2021 Fall and Winter Outlook

October 6, 2021

In our most recent webinar, we went over what we are expecting going forward and how we are positioning ourselves. We have recently made some minor alterations to the portfolios, so I just wanted to reiterate some of the things we discussed for those that missed it. On the positive side, we are seeing COVID cases start to turn down, but on the negative side, we are seeing a variety of economic indicators we follow begin to turn down from elevated levels. Based on the data coming out now, we believe we have seen peak economic growth. That doesn’t mean we think the economy will begin to contract but that we think the rate of growth going forward will be lower than what it has been this year up to now. There is always a risk of contraction, but we wouldn’t expect that to happen unless we are faced with more severe circumstances such as a new, more infectious, and deadlier Covid variant, or an unforeseen geopolitical shock.

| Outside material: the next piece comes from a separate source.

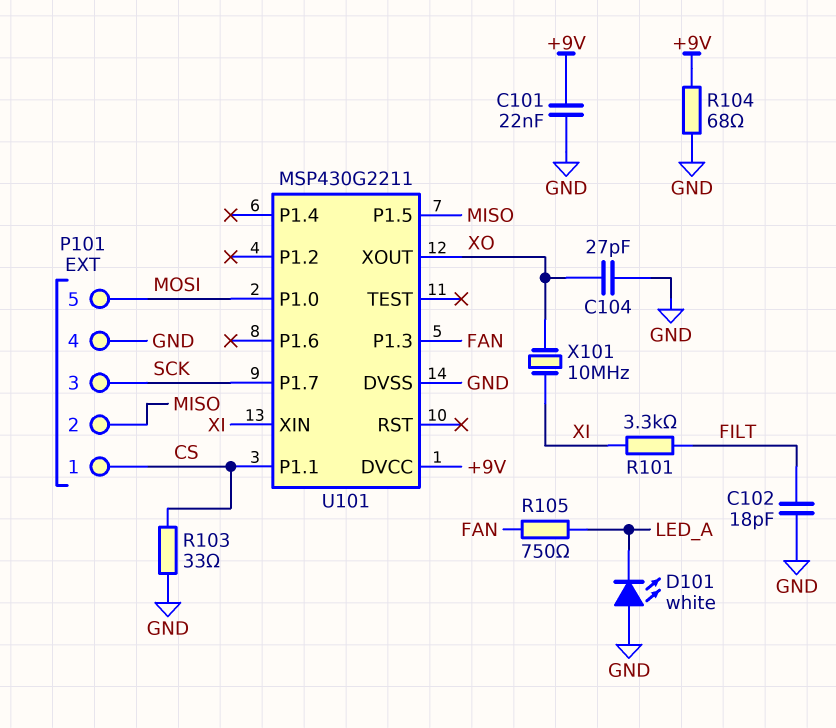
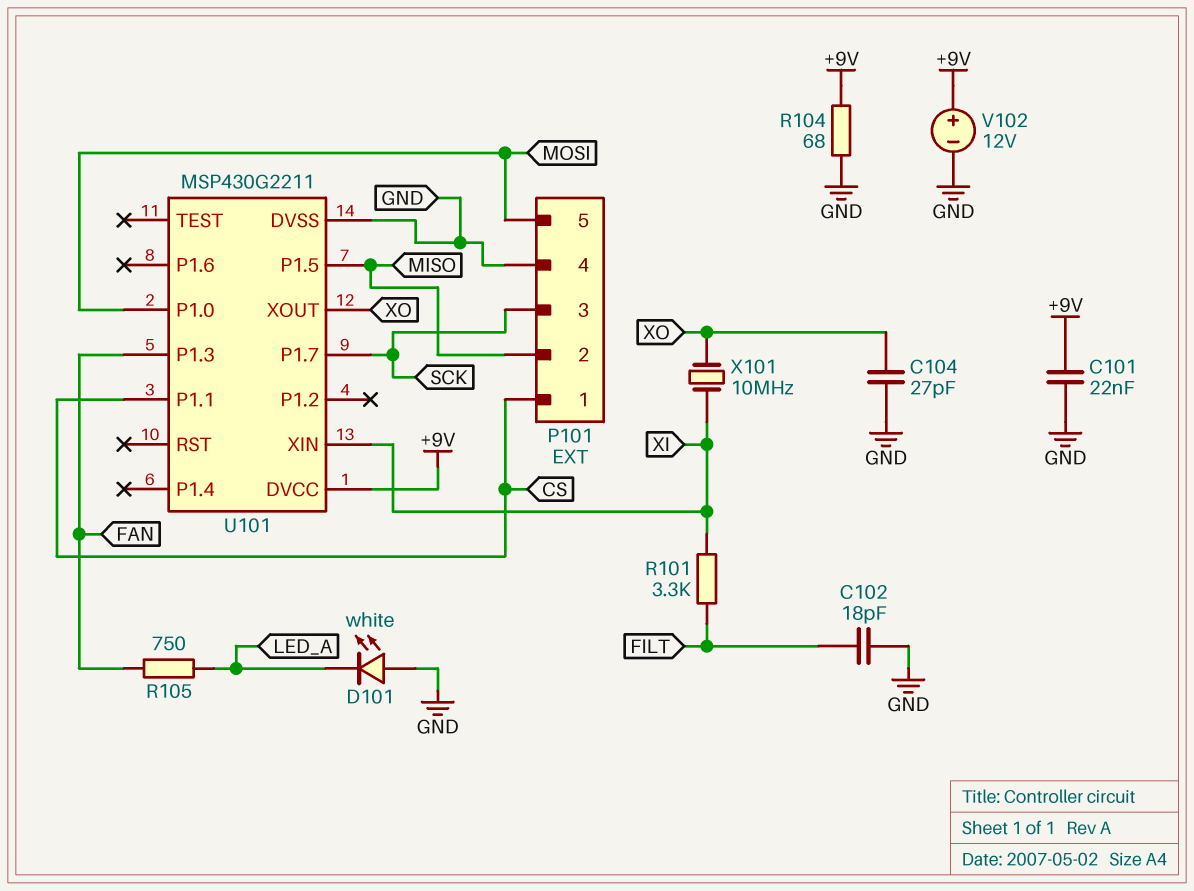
R103: 33 (CS, GND) -> none
V102: none -> 12V (plus +9V, minus GND)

One indicator I like to follow that gives a pretty good overview of how everything in the economy is doing is the Citi Economic Surprise Index. The Surprise Index shows us the difference between what was forecasted by economists and what actually happened. If the economists are right on the money, the Surprise Index would give a reading of 0. If the Surprise Index is negative, it means that the economic results were worse than what was forecasted. If it is positive, it means the results were better than what was forecasted. Since economists rarely get their forecasts right, you can see that the Surprise Index bounces around frequently. The Surprise Index isn’t just useful for showing us how incompetent economists are. It’s also useful for gauging market expectations. There are two main reasons for this. The first reason is that a lot of the time market participants think in terms of improvement from a relative standpoint. If things are getting better and that’s expected to continue, that’s seen as positive for the market, even if the current state of things aren’t looking good in absolute terms. The Surprise Index is what gives us the reading for how things are doing in relative terms. The other reason is that the Surprise Index is a fairly good indicator of how sectors in the market will perform. When the surprise index is positive, cyclical sectors tend to outperform, and when it is negative, defensive sectors are typically the outperformers.

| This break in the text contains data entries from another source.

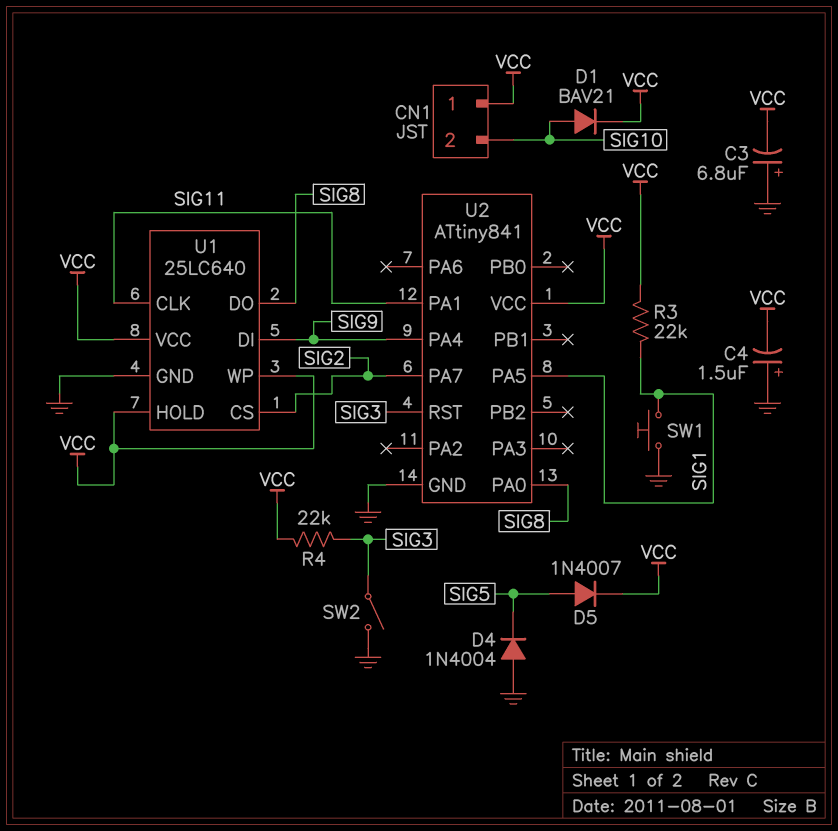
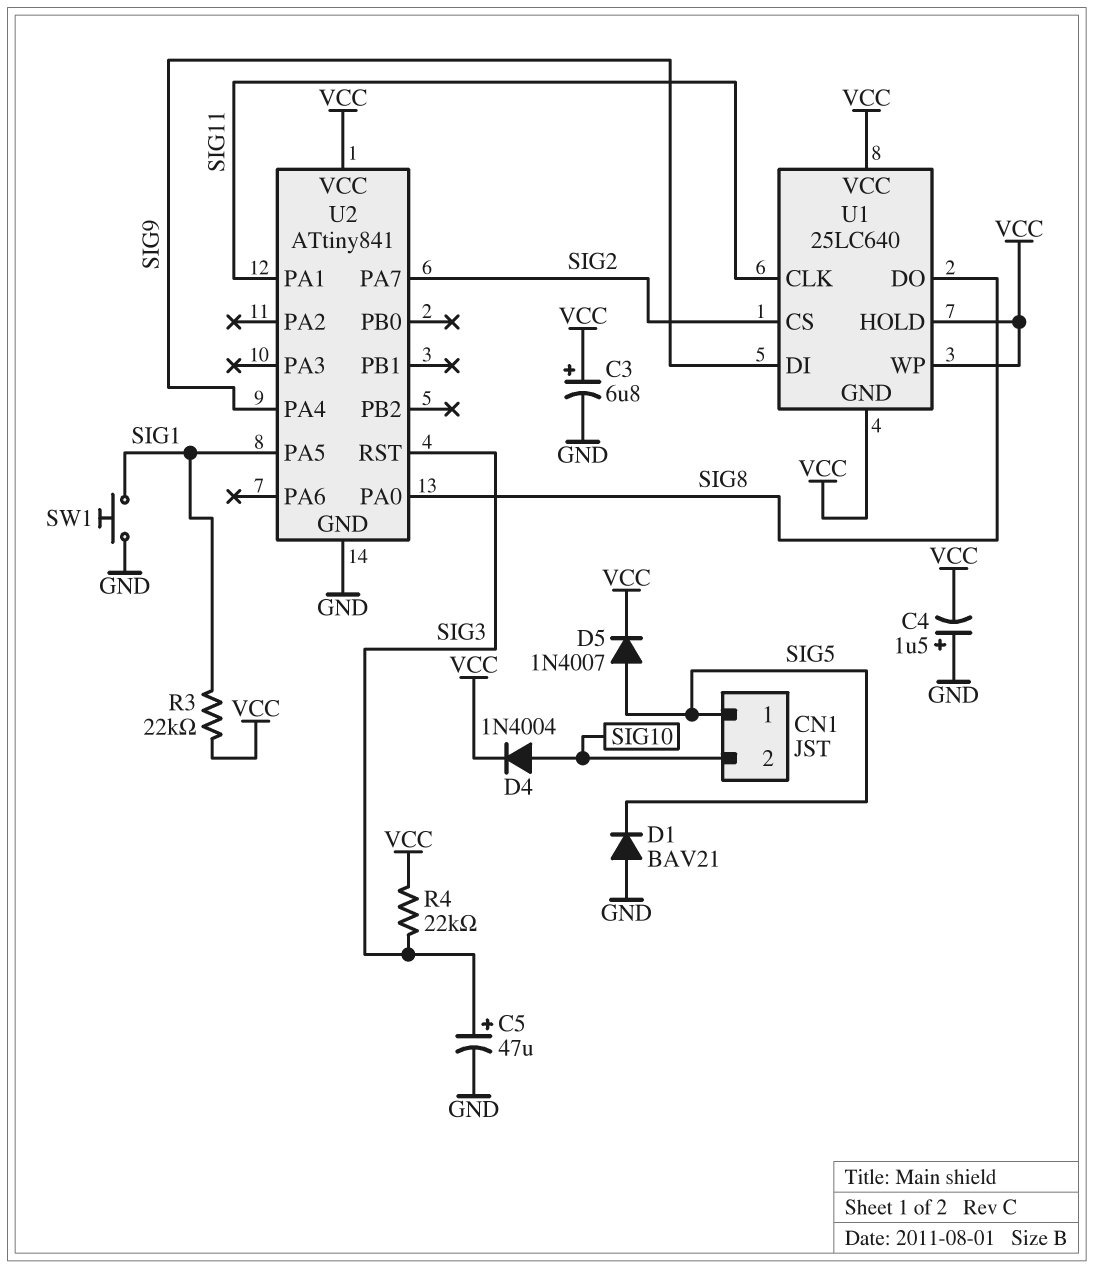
C3: 6.8uF (plus GND, minus VCC) -> 6.8uF (plus VCC, minus GND)
C5: none -> 47uF (plus SIG3, minus GND)
CN1 pin 1: VCC -> SIG5
D1: diode BAV21 (A SIG10, K VCC) -> diode BAV21 (A GND, K SIG5)
D4: diode 1N4004 (A GND, K SIG5) -> diode 1N4004 (A SIG10, K VCC)
SW2: switch (GND, SIG3) -> none
U1 pin GND: GND -> VCC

Looking at what the surprise index has been telling us over the last year and a half, we can see that 2020 had the biggest swings for the Surprise Index since it has been recorded. When Covid and the resulting lockdowns first hit, the economic results were far worse than what was forecasted. Economists then revised their forecasts lower, but then everything started to reopen, and the result was that everything ended up being much better than expected at that time. Until about a month ago, the surprise index has been positive, meaning that the economy has been better than expected until just recently. That brings us to our concerns going forward. We believe the Surprise Index is now telling us what we should expect for the rest of the year. The effects of stimulus money are starting to fizzle out, forbearance relief is ending, and we have seen credit impulses across most major economies turn negative over the past few months. This gives us the expectation of an economic slowdown for the remainder of the year.

All of this leads to our thinking that for the remainder of the year, we think the best way to survive (and hopefully thrive) in markets is to favor defensives over cyclicals, growth over value, non-US over US, and large caps over more economically sensitive small caps. In the emerging markets segment, we have made a change to reduce our China exposure as we are less optimistic about China going forward. Within fixed income, we think that now is a good time to start extending the duration a bit and we have made changes to reflect that. We are also favorable on alternatives that have performance that is less connected to the overall economy.